People still think it is justified to beat your wife, claims UN report
United Nations Secretary-General António Guterres had also warned that gender equality is "vanishing before our eyes."
The social and cultural biases against women have not shown any sign of progress in the last 10 years, according to the latest report by the United Nations.
The United Nations Development Programme analysed data from the international research programme World Values Survey (WVS) for their report, and found that the world is unlikely to have gender parity by 2030.
The data provided by WVS covers as much as 85 per cent of the global population. The report showed that almost nine out of 10 men and women have "fundamental biases" against women.
"Half of people worldwide still believe men make better political leaders than women, and more than 40 per cent believe men make better business executives than women," said the UN Development Programme (UNDP) in its latest Gender Social Norms Index (GSNI) report.
As many as 25 per cent of people believe that it is okay for a man to beat his wife. The findings do not even come as a shock after what we have witnessed over the last few years across the world.
The United States has dismantled women's rights over their bodies, Afghanistan has almost erased women from public life, and countries like India and Pakistan have still not been able to curb cases of domestic violence and crime against women.
The clampdown on protesting women in Iran and the war in Ukraine will only prove detrimental to women's development.
According to the UN, recent statistics show that 26 percent of women aged 15 and older, approximately 641 million, have been victims of physical and/or sexual violence by a husband or intimate partner at least once in their lifetime.
The latest report further highlights how all these social evils and biases have created hurdles for women. "Lack of progress on gender social norms is unfolding against a human development crisis," said Pedro Conceição, head of UNDP's Human Development Report Office.
Conceição added that the global Human Development Index (HDI) declined in 2020 for the first time on record.
Does good education and economic empowerment help?
It is widely believed, and rightly so, that quality education can play a major role in eliminating biases against women. But the report's findings say otherwise. "In the 59 countries where women are now more highly educated than men, the average gender income gap remains 39% in favor of men," it said.
A report by the World Economic Forum (WEF) recently revealed that it will take another 132 years to reach global gender equality. The most vulnerable are the women in developing countries, but the situation is not too great in the global north either.
United Nations Secretary-General António Guterres had already warned that gender equality was "vanishing before our eyes."
"Women's rights are being abused, threatened, and violated around the world," Guterres said.
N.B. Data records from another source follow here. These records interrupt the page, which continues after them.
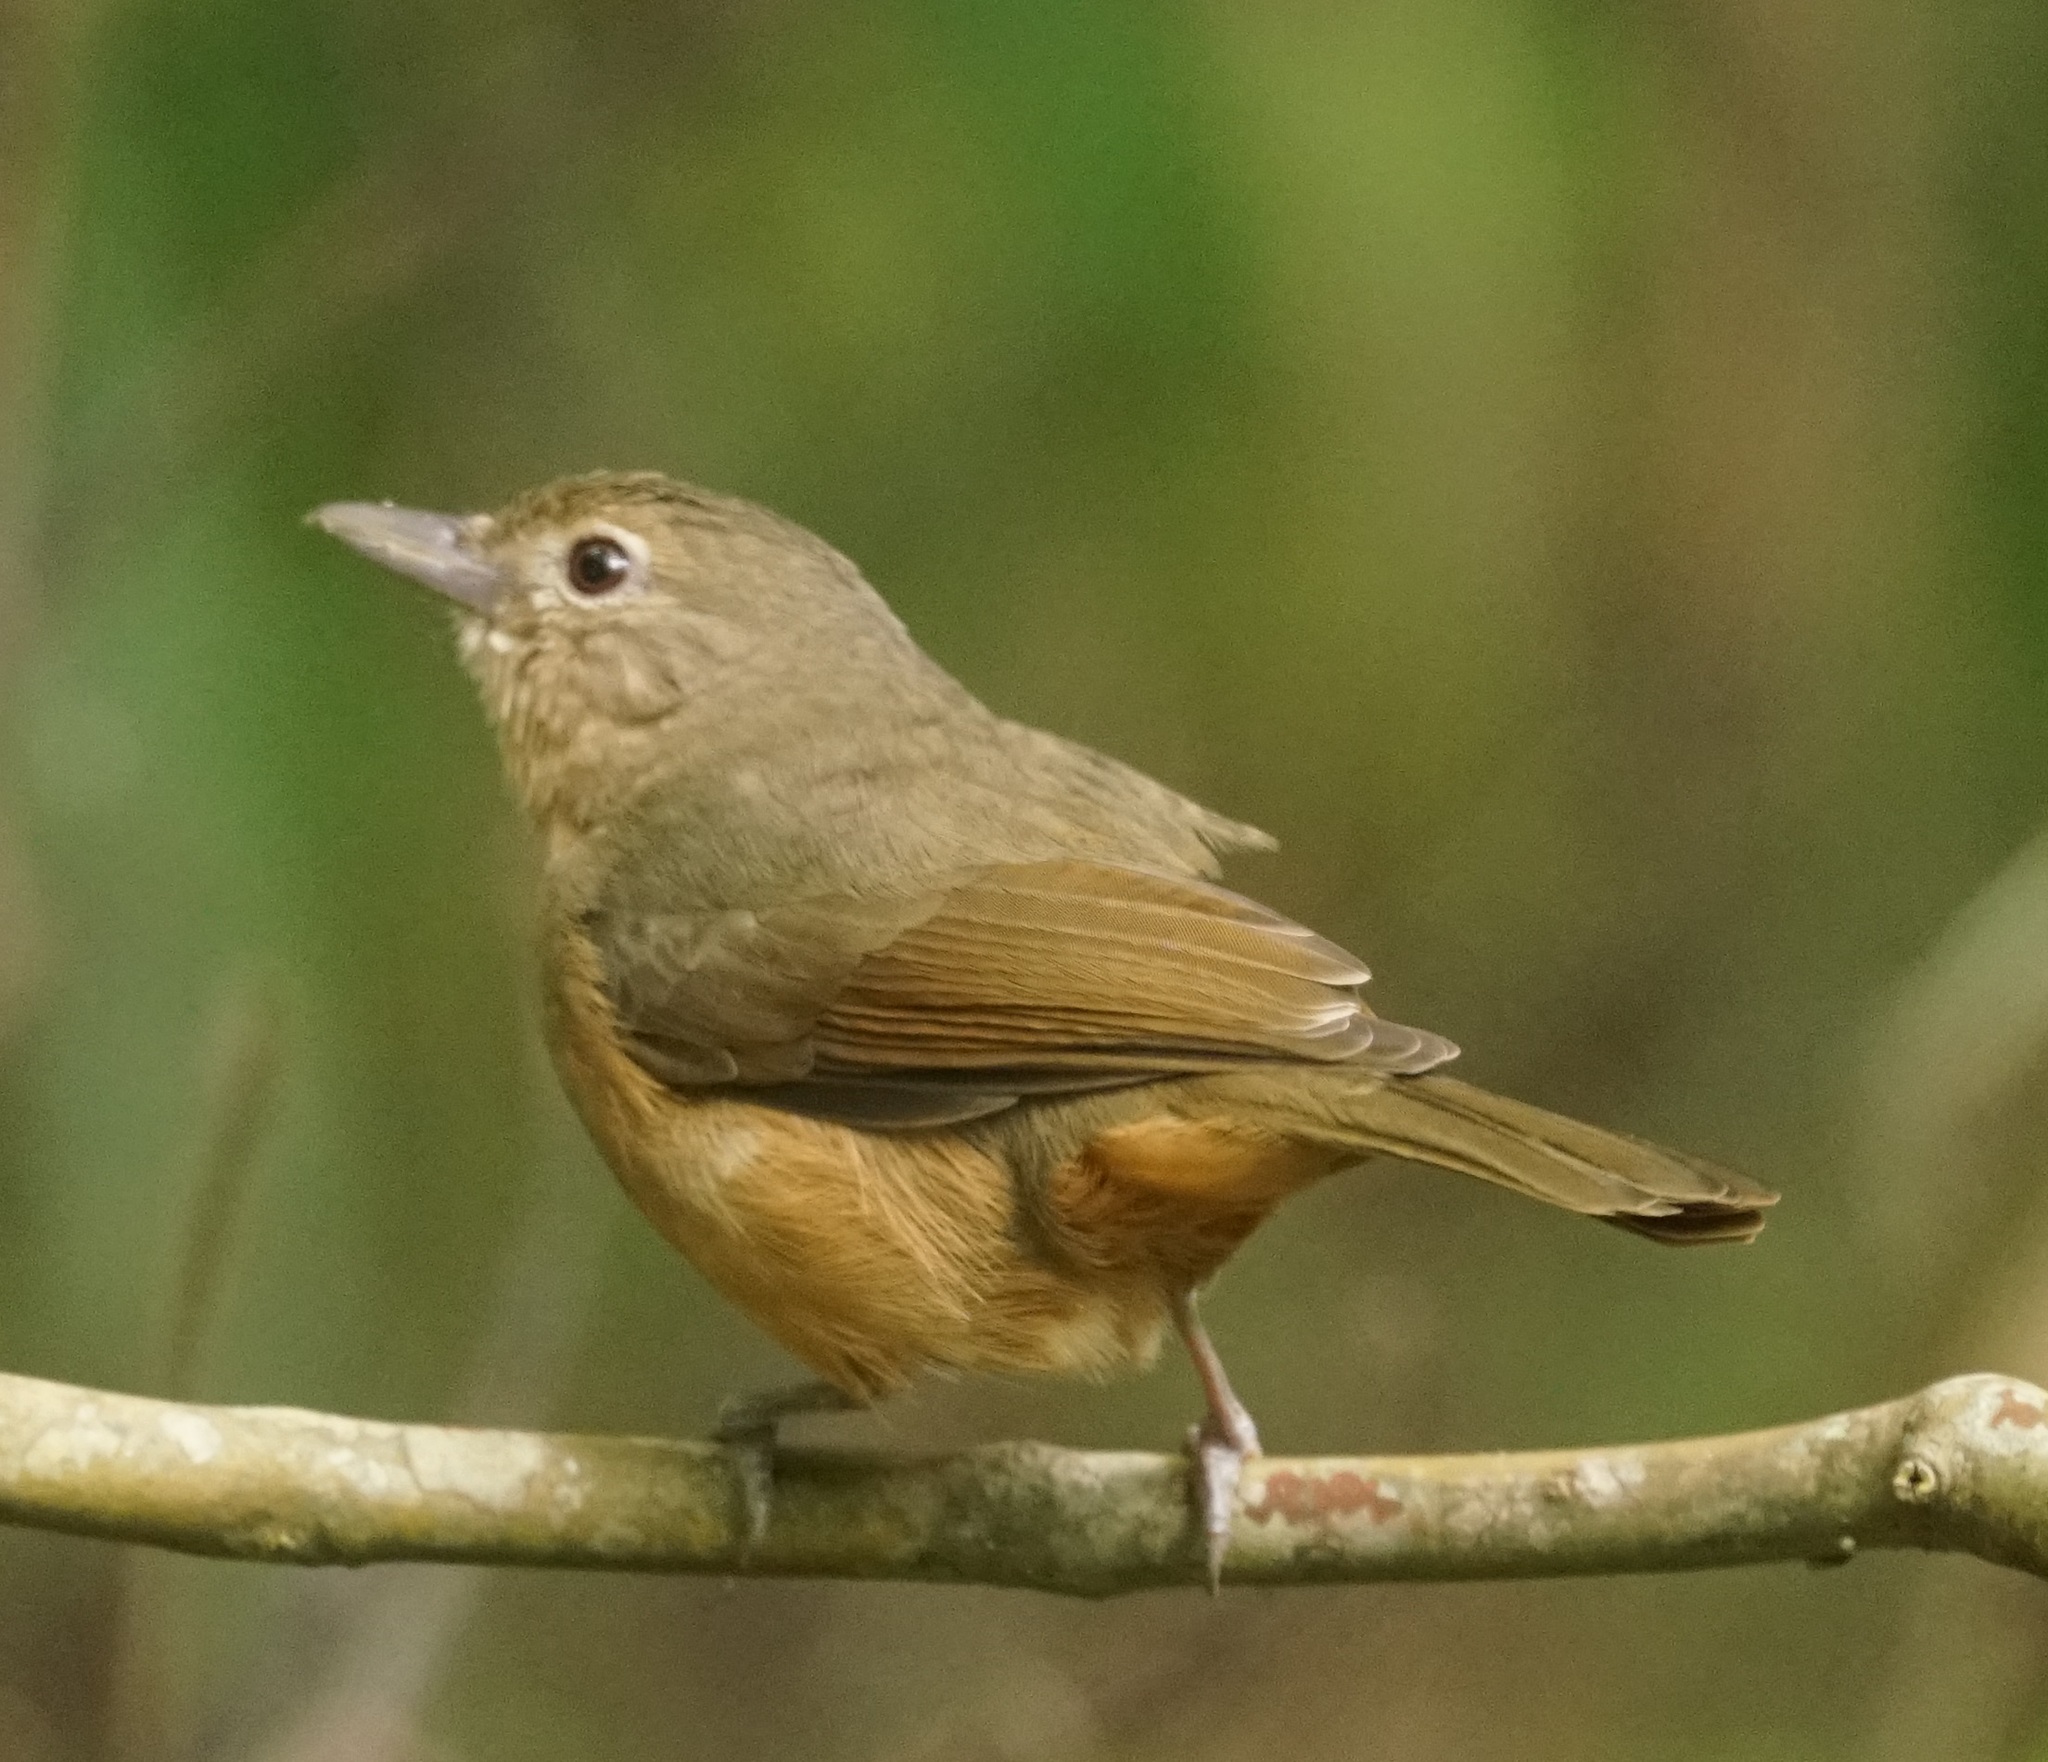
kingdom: Animalia
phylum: Chordata
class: Aves
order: Passeriformes
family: Pachycephalidae
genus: Colluricincla
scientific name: Colluricincla rufogaster
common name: Rufous shrikethrush
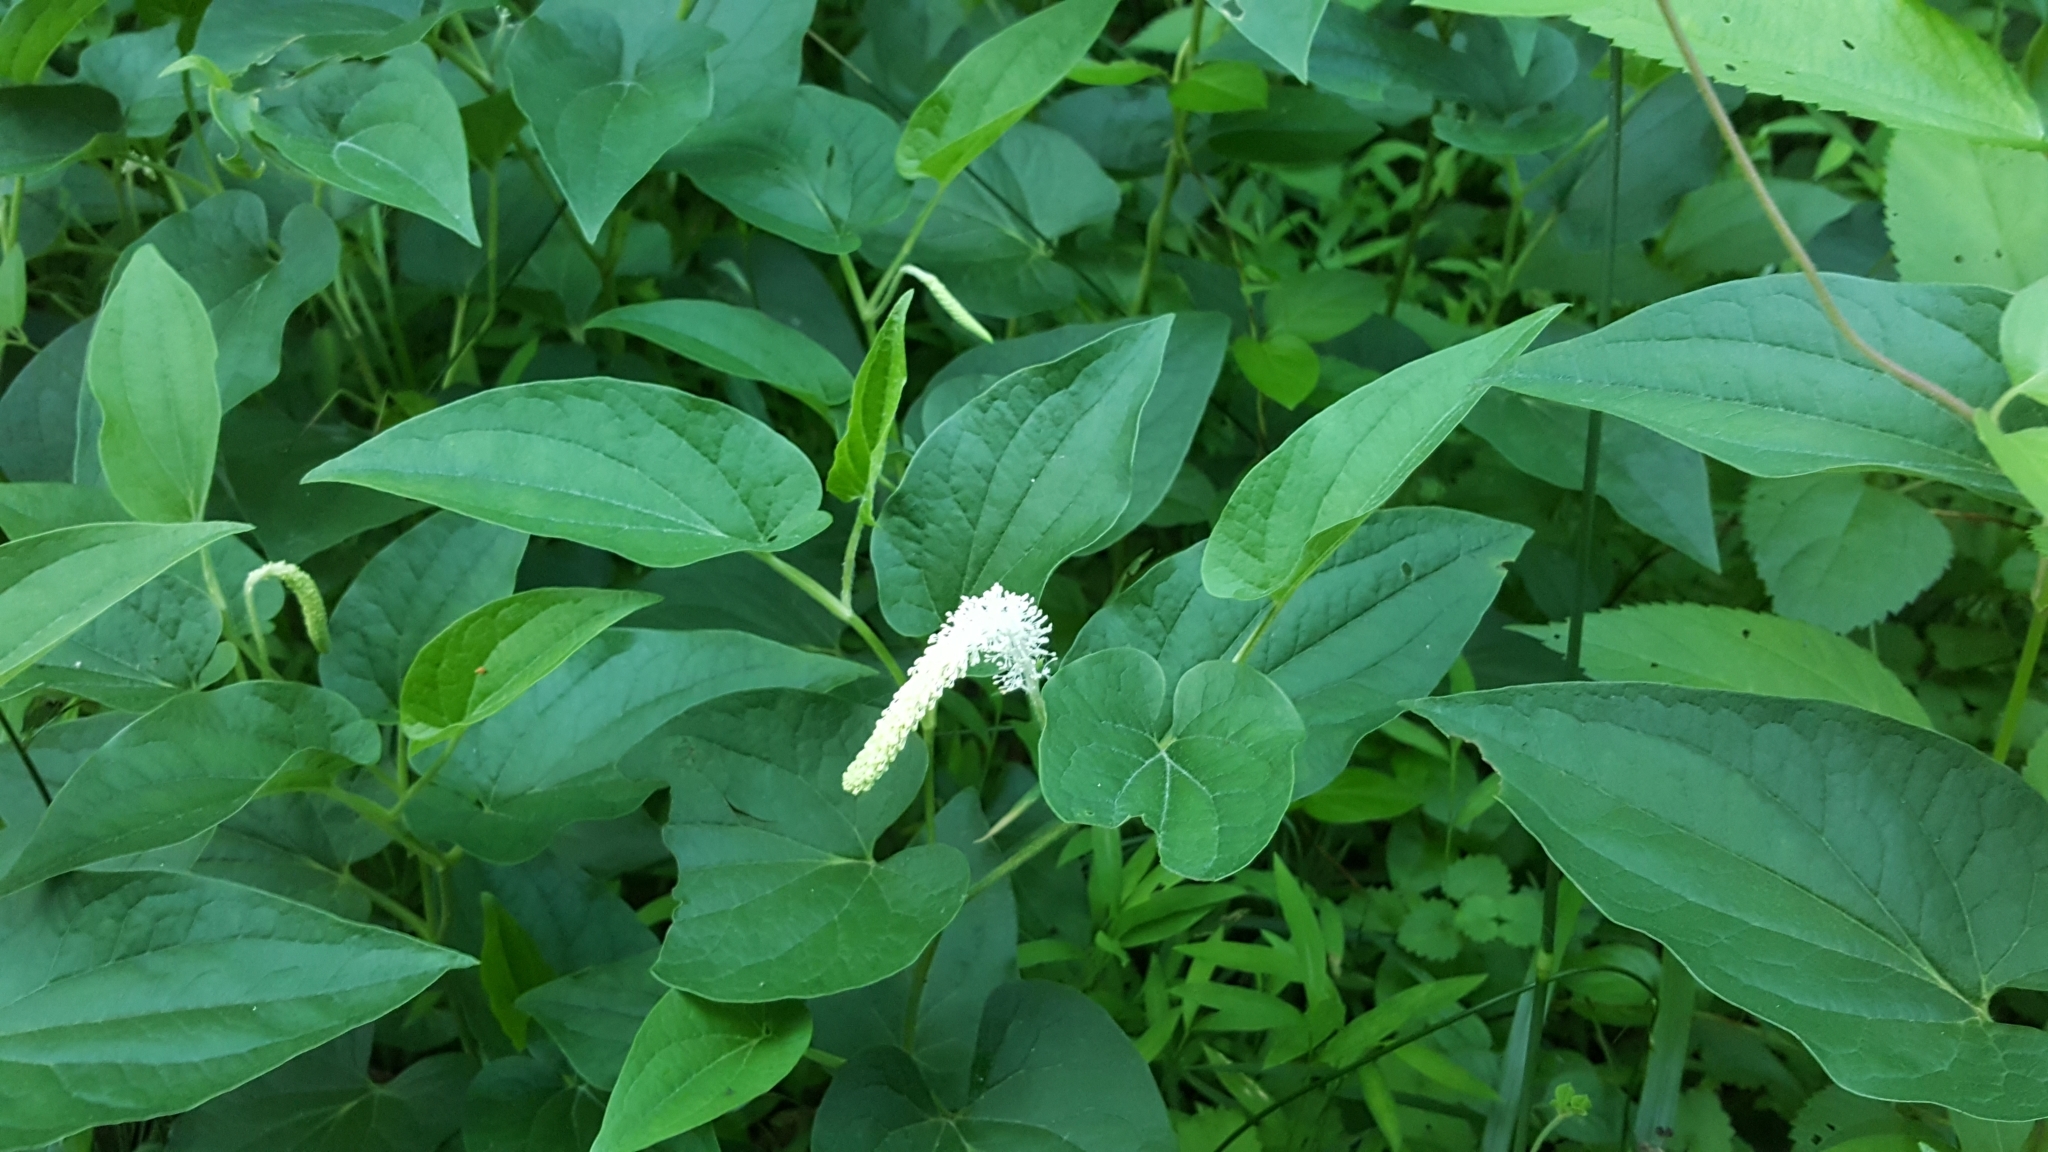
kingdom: Plantae
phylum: Tracheophyta
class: Magnoliopsida
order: Piperales
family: Saururaceae
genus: Saururus
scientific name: Saururus cernuus
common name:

He added that gender equality is "300 years away." He called for "collective" and "urgent" action to achieve gender equality in the coming years and did not hesitate to claim that the "global frameworks are not working for the world's women and girls" and that needs to change.
New research by the IPU-UN Women Map of Women in Politics has also claimed that closing the gender gap when it comes to women's participation in politics is still a far-off goal. It revealed that there is still a gross underrepresentation of women, with numbers dropping as low as 10.1 percent in Central and Southern Asia, and 8.1 per cent in Pacific Islands, including New Zealand.
The glimmer of hope:
The Interparliamentary Union, an international group of national parliaments, revealed that there are now more women MPs in every single country on Earth for the first time ever.
The report analysed data from 47 countries that held elections last year. The global share of women in parliamentary offices now stands at 26.5 per cent.
However, Martin Chungong, IPU Secretary General, added that "progress is far too slow with half the world's population still vastly under-represented. There is an urgent need to change this, to strengthen democracy everywhere."